In its Global Mobile Data Forecast for 2009-2014, Cisco projects annual global mobile data traffic to reach 3.6 exabytes per month – an annual run rate of 40 exabytes – by 2014. That’s a compound annual growth rate of 108 percent. Much of that will be driven by the rapid consumer adoption of smartphones, netbooks, e-readers and Web-ready video cameras. By 2014, more than 400 million of the world’s Internet users will access the network solely through a mobile connection.

The question, then, is: How can wireless operators generate higher revenues from these trends, in an era of flat-rate data connectivity, where carriers are losing control of the customer relationship? One way to do that is within the most common use case for personal entertainment: in-home activity. Projectors will most likely be used in the residence, after all, not on the subway.

Replacing Home Broadband

T-Mobile USA tried wrestling consumers from LECs with its hotspot@Home dual-mode Wi-Fi-cellular home broadband replacement service. Sprint-Nextel Corp. dabbled in femtocells with the same goal. Neither had much luck. But wireless carriers will soon have a real chance to usurp wired broadband, thanks to faster networks, more embedded 3G and ever-spiraling demand for personalized content that’s accessible anywhere, via personal devices.
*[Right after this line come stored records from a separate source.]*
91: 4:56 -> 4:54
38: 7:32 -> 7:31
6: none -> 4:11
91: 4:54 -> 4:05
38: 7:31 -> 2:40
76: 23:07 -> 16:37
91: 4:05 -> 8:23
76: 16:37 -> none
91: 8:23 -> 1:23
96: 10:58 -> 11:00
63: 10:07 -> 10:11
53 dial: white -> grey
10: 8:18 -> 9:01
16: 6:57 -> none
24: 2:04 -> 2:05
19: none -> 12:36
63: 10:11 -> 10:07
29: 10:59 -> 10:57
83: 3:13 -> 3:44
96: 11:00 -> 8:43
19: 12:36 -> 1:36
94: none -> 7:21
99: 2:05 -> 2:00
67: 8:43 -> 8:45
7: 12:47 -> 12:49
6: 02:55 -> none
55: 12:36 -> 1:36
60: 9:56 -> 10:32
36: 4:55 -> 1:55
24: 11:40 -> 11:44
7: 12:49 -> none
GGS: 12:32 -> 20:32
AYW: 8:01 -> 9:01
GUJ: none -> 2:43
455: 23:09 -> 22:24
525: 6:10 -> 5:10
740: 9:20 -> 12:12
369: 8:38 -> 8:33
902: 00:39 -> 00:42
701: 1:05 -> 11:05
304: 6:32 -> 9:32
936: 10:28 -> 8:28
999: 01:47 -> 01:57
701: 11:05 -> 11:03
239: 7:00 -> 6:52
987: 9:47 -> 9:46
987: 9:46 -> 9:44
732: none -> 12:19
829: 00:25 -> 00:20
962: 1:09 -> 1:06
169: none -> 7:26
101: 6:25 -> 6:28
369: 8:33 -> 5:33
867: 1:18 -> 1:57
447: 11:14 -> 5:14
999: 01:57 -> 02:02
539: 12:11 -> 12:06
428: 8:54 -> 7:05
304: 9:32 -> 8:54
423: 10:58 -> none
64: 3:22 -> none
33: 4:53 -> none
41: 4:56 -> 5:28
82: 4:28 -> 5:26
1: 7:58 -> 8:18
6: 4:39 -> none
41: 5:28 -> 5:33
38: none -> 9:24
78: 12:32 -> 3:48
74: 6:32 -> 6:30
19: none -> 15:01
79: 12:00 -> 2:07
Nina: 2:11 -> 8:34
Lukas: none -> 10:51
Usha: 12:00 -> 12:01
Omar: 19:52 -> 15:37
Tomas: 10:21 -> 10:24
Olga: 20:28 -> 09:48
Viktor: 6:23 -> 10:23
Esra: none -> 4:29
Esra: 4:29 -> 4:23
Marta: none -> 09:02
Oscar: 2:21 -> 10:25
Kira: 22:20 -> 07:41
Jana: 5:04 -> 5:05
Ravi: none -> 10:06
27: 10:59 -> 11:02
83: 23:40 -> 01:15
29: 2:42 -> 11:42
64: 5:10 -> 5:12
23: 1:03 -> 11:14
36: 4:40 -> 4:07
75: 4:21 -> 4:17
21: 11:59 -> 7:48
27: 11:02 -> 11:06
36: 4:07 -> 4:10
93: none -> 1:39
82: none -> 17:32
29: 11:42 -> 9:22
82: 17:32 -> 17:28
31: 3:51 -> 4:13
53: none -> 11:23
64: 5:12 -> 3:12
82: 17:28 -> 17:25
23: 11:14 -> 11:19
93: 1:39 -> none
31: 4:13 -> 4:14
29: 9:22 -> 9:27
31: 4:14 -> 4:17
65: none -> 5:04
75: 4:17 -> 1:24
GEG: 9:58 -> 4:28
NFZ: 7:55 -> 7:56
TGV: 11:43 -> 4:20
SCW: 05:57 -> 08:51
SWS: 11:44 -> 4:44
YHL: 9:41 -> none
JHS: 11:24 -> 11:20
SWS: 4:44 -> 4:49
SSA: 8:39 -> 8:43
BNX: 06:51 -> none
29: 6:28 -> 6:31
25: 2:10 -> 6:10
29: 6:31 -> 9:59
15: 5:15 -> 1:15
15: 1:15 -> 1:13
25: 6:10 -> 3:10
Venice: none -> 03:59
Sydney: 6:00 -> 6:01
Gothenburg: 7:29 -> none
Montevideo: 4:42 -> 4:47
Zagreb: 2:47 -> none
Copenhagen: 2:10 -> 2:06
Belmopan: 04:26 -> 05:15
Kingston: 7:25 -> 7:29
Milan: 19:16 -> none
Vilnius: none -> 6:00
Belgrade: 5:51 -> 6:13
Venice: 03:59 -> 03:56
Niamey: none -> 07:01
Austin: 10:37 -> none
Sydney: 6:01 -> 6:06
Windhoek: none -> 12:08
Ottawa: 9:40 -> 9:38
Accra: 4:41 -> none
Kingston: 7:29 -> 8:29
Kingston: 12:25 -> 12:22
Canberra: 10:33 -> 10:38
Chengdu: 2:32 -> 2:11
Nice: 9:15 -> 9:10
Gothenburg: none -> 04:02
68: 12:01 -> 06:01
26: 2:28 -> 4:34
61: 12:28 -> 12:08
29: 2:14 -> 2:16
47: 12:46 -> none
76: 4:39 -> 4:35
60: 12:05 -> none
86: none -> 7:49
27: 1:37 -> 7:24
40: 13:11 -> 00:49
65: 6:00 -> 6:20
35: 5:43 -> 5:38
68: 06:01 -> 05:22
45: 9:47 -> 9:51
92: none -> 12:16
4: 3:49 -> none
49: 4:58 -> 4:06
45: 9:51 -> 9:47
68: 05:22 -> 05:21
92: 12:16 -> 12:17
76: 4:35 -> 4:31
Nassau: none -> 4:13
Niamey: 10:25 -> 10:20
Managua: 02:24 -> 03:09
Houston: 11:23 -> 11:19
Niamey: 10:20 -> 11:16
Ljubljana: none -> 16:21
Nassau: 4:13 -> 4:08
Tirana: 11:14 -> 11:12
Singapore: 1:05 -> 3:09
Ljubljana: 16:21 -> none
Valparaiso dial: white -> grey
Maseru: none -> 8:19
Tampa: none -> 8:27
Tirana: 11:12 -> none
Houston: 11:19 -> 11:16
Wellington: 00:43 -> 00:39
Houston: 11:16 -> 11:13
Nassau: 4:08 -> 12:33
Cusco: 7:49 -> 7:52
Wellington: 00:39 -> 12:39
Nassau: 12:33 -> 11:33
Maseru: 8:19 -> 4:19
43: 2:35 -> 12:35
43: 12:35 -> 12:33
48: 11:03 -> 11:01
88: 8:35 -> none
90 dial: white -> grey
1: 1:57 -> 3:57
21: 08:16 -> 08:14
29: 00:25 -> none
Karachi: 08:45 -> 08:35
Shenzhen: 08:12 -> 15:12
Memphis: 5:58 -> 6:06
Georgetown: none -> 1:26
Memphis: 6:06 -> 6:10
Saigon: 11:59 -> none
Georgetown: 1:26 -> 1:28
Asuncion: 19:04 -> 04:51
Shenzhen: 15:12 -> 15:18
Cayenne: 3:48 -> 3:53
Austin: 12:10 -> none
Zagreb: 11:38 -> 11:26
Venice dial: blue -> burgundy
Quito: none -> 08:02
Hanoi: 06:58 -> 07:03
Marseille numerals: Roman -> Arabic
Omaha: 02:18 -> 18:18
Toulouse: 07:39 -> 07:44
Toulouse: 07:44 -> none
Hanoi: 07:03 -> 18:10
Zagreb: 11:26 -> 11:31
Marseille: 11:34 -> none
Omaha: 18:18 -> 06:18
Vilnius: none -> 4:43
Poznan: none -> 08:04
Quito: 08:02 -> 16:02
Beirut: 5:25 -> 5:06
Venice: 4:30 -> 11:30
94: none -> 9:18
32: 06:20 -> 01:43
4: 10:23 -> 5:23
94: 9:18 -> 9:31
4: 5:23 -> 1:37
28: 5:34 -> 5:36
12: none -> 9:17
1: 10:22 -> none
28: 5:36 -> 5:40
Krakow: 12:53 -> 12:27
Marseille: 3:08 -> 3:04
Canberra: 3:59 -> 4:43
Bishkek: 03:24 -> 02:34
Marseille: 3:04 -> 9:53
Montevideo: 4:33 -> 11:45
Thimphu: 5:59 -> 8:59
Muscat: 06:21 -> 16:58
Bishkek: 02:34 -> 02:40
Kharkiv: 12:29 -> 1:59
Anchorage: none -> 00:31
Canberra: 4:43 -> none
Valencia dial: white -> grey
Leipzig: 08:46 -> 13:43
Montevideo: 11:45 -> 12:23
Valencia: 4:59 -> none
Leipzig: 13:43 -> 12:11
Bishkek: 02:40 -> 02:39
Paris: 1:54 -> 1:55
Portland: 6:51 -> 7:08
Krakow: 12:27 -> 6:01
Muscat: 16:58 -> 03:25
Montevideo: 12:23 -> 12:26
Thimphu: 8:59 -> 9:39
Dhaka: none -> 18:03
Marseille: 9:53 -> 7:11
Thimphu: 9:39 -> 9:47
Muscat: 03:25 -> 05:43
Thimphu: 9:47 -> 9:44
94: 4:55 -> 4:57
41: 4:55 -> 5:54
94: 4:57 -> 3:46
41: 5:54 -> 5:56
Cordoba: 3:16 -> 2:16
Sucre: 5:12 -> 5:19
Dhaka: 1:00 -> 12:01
Wireless infrastructure giant Ericsson this week announced a strategic launch into the home router market. The Swedish company has teamed with NETGEAR Inc. for a 3G mobile broadband router with internal HSPA radio. It can connect Wi-Fi or 3G devices and provide an uplink to the mobile WAN for Internet access. The new product gives consumers an alternative to cable, DSL or fiber broadband, provides options for locations lacking wired infrastructure, and creates ad hoc networks in RVs, trains, buses and so on.